__Task to complete__. Copy exactly every line below, from the first through the one that contains "Image 2: 3-D", and skip all pictures.

__Data supplied__.

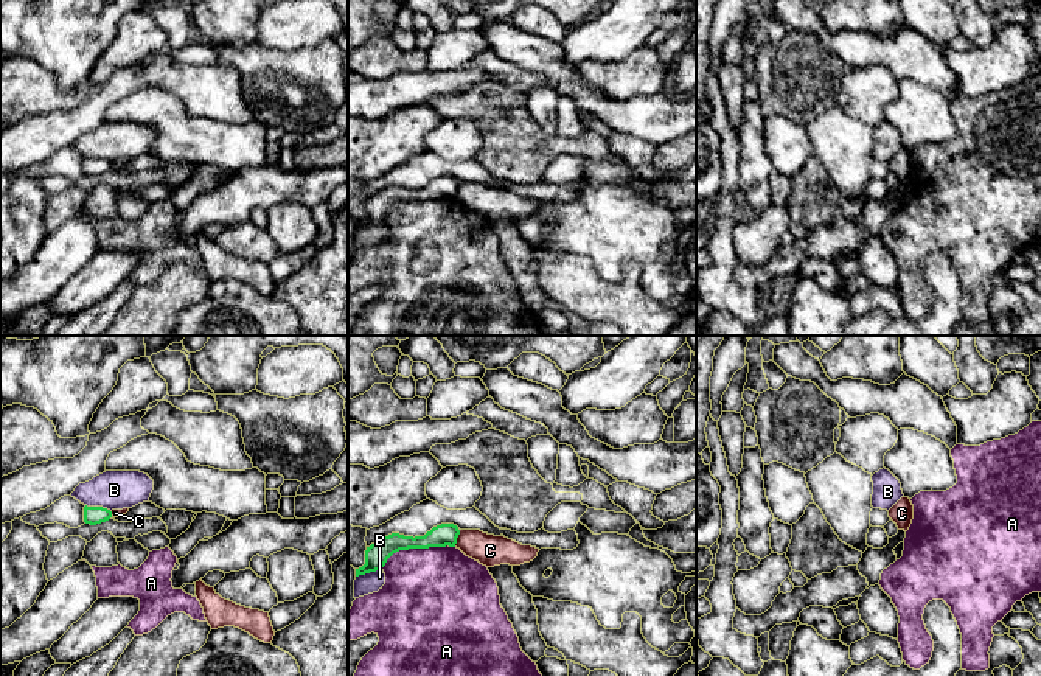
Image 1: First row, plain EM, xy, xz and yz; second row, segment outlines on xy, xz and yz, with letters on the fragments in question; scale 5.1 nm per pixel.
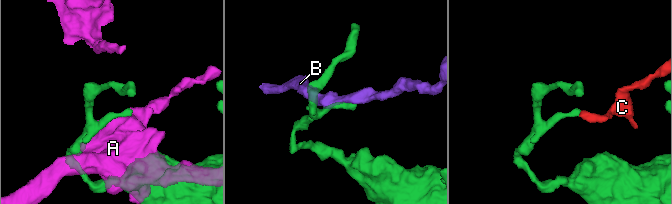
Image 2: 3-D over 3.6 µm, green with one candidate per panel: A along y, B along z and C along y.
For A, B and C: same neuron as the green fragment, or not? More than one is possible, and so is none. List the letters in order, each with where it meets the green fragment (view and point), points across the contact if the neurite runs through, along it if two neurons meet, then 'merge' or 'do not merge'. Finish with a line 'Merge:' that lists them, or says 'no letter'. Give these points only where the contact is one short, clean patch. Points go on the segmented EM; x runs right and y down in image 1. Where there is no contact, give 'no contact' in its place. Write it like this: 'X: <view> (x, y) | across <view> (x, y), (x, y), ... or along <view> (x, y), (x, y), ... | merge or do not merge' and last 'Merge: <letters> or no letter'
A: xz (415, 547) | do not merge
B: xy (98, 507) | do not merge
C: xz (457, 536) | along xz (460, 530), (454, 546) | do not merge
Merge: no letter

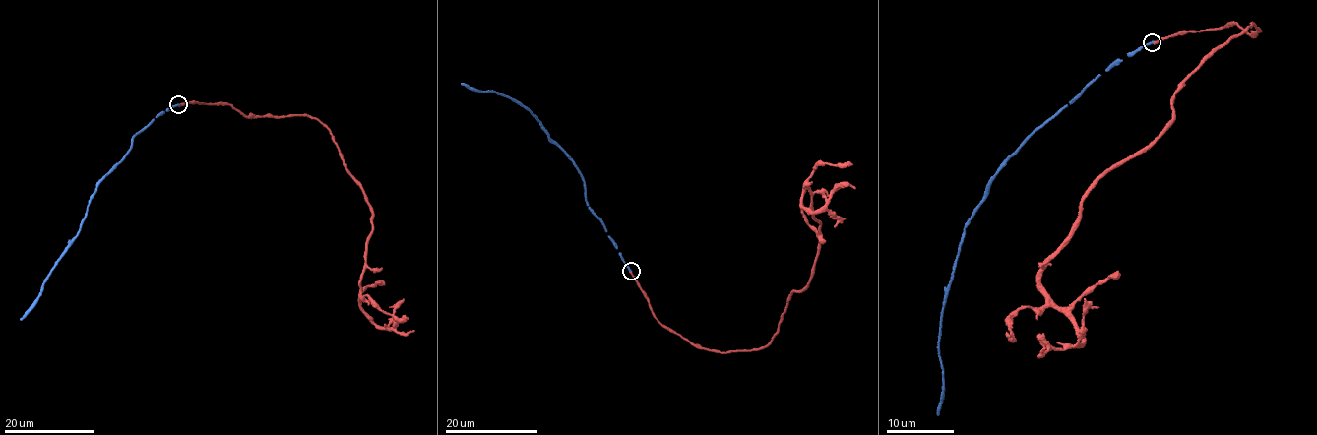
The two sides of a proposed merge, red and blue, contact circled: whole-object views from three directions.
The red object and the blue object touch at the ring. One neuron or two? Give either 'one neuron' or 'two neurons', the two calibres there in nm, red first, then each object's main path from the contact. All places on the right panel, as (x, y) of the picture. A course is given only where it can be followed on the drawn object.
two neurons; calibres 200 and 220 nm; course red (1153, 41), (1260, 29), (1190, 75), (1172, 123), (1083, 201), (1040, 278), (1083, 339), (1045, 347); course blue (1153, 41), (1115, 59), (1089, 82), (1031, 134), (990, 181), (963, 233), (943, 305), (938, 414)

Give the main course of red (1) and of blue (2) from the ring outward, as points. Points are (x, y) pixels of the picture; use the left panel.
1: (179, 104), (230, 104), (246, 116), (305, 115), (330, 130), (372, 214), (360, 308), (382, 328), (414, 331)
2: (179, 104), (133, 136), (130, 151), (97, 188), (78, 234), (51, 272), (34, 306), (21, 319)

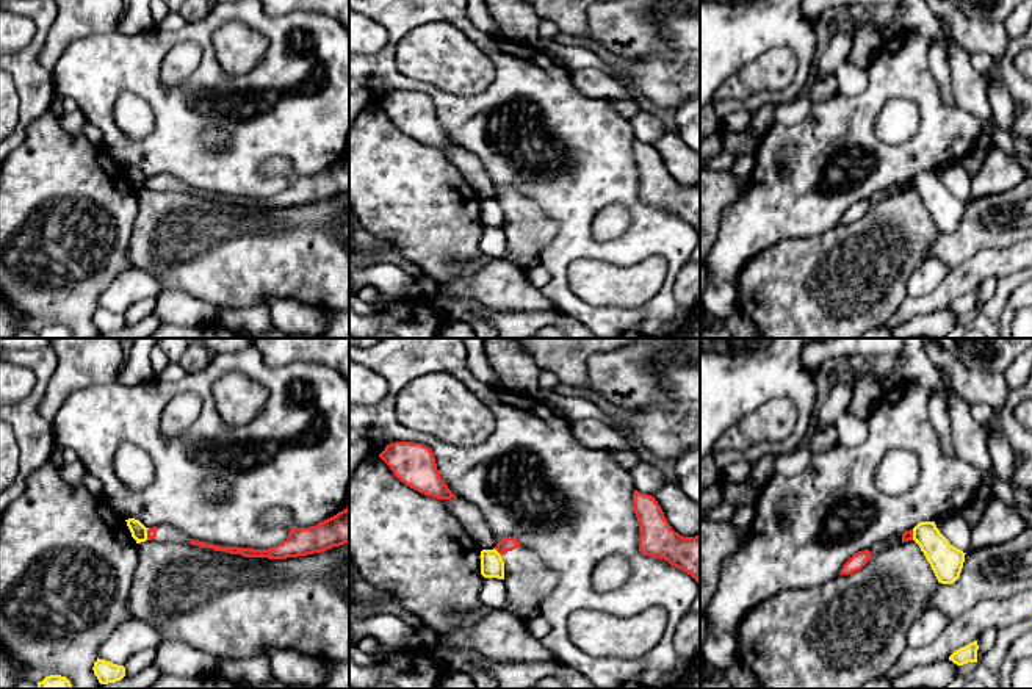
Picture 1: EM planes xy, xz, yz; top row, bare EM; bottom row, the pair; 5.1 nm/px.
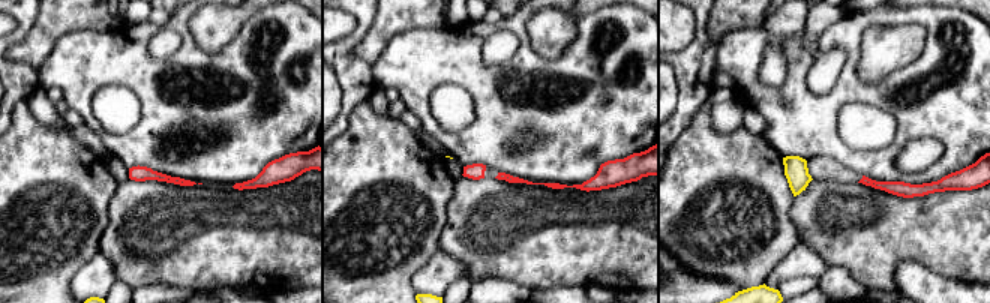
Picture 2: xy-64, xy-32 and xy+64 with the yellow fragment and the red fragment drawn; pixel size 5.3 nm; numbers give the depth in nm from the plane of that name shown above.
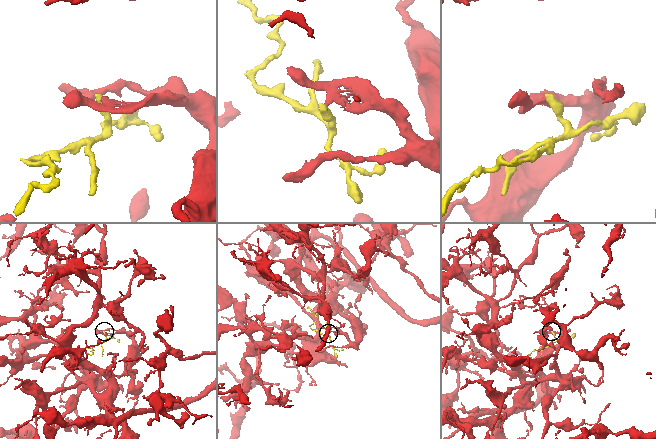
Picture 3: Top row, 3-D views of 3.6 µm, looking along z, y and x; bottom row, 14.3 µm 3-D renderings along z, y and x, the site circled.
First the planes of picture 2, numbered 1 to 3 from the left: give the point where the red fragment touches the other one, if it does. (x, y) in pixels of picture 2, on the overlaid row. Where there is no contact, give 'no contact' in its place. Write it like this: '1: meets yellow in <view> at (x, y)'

__Response to the task__.
Image 1: First row, plain EM, xy, xz and yz; second row, segment outlines on xy, xz and yz, with letters on the fragments in question; scale 5.1 nm per pixel.
Image 2: 3-D over 3.6 µm, green with one candidate per panel: A along y, B along z and C along y.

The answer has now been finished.